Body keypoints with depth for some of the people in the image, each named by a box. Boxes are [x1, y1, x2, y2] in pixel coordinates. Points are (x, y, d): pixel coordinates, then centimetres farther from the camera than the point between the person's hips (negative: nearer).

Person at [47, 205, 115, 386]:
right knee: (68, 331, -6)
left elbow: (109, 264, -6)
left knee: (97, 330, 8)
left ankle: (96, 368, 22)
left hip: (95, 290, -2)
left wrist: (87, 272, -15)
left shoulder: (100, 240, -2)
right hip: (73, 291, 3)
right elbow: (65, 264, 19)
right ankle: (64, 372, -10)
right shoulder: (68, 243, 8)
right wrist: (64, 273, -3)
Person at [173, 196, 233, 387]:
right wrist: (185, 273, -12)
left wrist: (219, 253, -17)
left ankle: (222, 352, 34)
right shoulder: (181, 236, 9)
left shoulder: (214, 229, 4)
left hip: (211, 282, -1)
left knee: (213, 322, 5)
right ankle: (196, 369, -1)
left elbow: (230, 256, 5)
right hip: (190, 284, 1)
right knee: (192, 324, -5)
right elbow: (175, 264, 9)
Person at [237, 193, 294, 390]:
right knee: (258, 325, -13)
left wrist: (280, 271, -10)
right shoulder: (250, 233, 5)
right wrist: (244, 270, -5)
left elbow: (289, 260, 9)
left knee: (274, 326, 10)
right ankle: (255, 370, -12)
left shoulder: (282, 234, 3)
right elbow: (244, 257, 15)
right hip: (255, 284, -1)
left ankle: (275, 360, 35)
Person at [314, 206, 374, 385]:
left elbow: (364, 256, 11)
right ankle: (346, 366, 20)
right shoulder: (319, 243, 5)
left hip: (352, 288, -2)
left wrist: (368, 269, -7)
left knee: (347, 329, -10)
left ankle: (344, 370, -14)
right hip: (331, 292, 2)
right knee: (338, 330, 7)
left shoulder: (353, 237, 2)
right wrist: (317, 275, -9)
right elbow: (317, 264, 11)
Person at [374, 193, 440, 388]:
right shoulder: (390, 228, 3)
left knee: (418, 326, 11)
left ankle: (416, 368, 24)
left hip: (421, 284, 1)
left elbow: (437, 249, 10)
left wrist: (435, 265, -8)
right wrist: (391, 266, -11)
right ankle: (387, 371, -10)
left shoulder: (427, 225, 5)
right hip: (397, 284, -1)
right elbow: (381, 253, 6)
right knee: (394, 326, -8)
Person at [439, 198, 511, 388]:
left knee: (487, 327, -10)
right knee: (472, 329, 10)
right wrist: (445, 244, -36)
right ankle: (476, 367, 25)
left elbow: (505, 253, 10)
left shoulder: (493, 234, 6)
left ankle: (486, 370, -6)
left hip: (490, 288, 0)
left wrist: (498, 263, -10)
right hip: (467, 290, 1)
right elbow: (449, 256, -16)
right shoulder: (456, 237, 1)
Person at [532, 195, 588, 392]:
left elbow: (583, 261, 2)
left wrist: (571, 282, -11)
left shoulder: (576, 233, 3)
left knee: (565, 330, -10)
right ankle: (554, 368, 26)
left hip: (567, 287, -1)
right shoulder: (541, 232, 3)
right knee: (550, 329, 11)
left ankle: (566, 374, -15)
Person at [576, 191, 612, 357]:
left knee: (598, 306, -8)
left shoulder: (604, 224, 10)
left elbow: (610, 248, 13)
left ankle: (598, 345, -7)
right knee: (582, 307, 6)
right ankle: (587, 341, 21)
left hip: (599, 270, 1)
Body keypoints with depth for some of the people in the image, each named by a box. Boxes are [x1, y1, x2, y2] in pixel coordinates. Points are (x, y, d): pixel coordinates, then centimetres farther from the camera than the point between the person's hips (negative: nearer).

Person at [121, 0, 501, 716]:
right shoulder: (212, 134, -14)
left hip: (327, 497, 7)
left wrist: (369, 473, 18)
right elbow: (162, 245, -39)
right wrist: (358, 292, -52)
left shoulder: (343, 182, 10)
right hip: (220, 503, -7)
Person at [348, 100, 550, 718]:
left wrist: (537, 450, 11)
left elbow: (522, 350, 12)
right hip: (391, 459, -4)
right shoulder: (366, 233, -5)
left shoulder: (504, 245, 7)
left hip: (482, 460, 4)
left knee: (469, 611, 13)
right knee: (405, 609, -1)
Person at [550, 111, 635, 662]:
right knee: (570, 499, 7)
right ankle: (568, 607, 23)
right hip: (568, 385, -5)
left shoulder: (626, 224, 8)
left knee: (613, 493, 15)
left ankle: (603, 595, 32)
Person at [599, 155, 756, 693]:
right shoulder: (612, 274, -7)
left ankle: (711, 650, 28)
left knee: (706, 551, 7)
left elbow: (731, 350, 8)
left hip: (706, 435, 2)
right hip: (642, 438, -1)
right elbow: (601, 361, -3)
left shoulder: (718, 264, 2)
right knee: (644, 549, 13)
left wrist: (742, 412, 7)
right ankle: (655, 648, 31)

○ ○ ○ ○

## [Assignment]
Could you reproduce the data above, beginning at the line that has "left ankle: (275, 360, 35)" and stopping after the one that has "right shoulder: (456, 237, 1)", with "Person" changed to "Figure" and nothing else altered?

## [Solution to this task]
left ankle: (275, 360, 35)
Figure at [314, 206, 374, 385]:
left elbow: (364, 256, 11)
right ankle: (346, 366, 20)
right shoulder: (319, 243, 5)
left hip: (352, 288, -2)
left wrist: (368, 269, -7)
left knee: (347, 329, -10)
left ankle: (344, 370, -14)
right hip: (331, 292, 2)
right knee: (338, 330, 7)
left shoulder: (353, 237, 2)
right wrist: (317, 275, -9)
right elbow: (317, 264, 11)
Figure at [374, 193, 440, 388]:
right shoulder: (390, 228, 3)
left knee: (418, 326, 11)
left ankle: (416, 368, 24)
left hip: (421, 284, 1)
left elbow: (437, 249, 10)
left wrist: (435, 265, -8)
right wrist: (391, 266, -11)
right ankle: (387, 371, -10)
left shoulder: (427, 225, 5)
right hip: (397, 284, -1)
right elbow: (381, 253, 6)
right knee: (394, 326, -8)
Figure at [439, 198, 511, 388]:
left knee: (487, 327, -10)
right knee: (472, 329, 10)
right wrist: (445, 244, -36)
right ankle: (476, 367, 25)
left elbow: (505, 253, 10)
left shoulder: (493, 234, 6)
left ankle: (486, 370, -6)
left hip: (490, 288, 0)
left wrist: (498, 263, -10)
right hip: (467, 290, 1)
right elbow: (449, 256, -16)
right shoulder: (456, 237, 1)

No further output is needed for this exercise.